### [Task]
Your task is to copy every line below that contains the word "Critical".

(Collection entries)
>>
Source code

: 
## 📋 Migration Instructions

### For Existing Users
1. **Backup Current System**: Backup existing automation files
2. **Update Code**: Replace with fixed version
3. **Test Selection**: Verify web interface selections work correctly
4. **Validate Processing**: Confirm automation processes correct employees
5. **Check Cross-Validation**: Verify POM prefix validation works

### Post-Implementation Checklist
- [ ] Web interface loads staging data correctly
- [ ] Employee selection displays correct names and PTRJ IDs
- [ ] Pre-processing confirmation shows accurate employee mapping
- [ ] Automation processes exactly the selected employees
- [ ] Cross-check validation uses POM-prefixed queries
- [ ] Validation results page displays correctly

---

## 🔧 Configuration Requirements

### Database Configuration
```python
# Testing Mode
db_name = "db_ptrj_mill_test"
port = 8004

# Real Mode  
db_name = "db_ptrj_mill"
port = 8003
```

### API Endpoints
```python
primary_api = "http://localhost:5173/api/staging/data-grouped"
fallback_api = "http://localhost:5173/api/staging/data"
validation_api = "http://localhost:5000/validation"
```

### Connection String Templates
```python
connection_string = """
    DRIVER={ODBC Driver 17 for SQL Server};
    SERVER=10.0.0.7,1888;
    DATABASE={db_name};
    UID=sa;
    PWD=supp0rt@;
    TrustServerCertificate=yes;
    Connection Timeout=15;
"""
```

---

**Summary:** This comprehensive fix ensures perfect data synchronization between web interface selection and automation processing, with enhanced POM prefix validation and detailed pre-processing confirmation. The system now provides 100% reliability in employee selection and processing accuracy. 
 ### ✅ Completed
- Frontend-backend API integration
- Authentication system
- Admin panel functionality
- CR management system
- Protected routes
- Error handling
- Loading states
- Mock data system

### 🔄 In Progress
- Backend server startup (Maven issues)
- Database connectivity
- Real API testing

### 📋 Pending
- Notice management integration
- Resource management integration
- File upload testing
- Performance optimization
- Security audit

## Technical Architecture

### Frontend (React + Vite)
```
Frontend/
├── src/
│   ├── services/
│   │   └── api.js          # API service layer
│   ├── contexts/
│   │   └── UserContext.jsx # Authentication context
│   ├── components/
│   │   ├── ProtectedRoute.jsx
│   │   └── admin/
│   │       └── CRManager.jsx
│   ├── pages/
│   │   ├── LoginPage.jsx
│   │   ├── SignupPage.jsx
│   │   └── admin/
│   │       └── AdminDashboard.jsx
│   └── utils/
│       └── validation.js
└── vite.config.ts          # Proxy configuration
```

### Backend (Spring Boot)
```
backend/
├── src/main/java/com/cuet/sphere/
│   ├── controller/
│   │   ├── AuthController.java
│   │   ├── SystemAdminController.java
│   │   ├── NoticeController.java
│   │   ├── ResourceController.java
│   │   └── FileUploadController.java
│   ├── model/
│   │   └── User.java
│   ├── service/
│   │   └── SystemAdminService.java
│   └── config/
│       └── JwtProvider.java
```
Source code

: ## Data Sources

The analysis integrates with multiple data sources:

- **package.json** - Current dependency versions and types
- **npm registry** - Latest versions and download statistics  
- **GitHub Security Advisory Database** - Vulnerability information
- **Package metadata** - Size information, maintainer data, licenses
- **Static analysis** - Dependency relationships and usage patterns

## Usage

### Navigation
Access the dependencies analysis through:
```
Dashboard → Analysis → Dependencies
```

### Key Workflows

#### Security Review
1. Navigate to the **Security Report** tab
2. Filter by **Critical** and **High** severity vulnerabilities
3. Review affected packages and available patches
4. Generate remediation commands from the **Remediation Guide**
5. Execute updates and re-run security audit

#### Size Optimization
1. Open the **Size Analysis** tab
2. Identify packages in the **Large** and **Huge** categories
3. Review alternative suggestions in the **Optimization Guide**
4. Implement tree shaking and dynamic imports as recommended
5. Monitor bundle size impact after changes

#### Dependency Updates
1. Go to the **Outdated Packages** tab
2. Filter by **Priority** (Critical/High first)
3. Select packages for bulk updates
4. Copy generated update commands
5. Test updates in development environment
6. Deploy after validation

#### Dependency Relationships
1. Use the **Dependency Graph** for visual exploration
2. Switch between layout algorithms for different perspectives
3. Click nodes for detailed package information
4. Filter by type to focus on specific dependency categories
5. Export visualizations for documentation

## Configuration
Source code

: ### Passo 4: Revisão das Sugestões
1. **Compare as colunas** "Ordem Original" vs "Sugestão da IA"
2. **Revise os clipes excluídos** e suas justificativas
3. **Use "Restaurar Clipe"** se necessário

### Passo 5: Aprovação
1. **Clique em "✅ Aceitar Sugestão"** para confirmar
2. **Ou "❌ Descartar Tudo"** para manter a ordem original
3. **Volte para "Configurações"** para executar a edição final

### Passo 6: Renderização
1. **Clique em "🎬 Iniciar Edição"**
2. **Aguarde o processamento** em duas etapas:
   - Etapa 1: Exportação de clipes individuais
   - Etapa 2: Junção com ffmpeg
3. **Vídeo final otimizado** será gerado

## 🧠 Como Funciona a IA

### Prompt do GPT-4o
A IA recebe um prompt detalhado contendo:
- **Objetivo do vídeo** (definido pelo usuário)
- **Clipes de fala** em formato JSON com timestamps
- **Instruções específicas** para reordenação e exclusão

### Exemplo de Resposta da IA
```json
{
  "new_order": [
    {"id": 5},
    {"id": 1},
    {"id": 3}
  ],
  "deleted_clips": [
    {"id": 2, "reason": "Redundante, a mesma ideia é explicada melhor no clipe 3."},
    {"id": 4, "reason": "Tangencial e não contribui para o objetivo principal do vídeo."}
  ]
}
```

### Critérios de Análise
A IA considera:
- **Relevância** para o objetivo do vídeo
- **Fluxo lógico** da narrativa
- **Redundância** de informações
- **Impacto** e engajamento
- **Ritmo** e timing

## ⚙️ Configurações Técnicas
<<
### [Solution below]
2. Filter by **Critical** and **High** severity vulnerabilities
2. Filter by **Priority** (Critical/High first)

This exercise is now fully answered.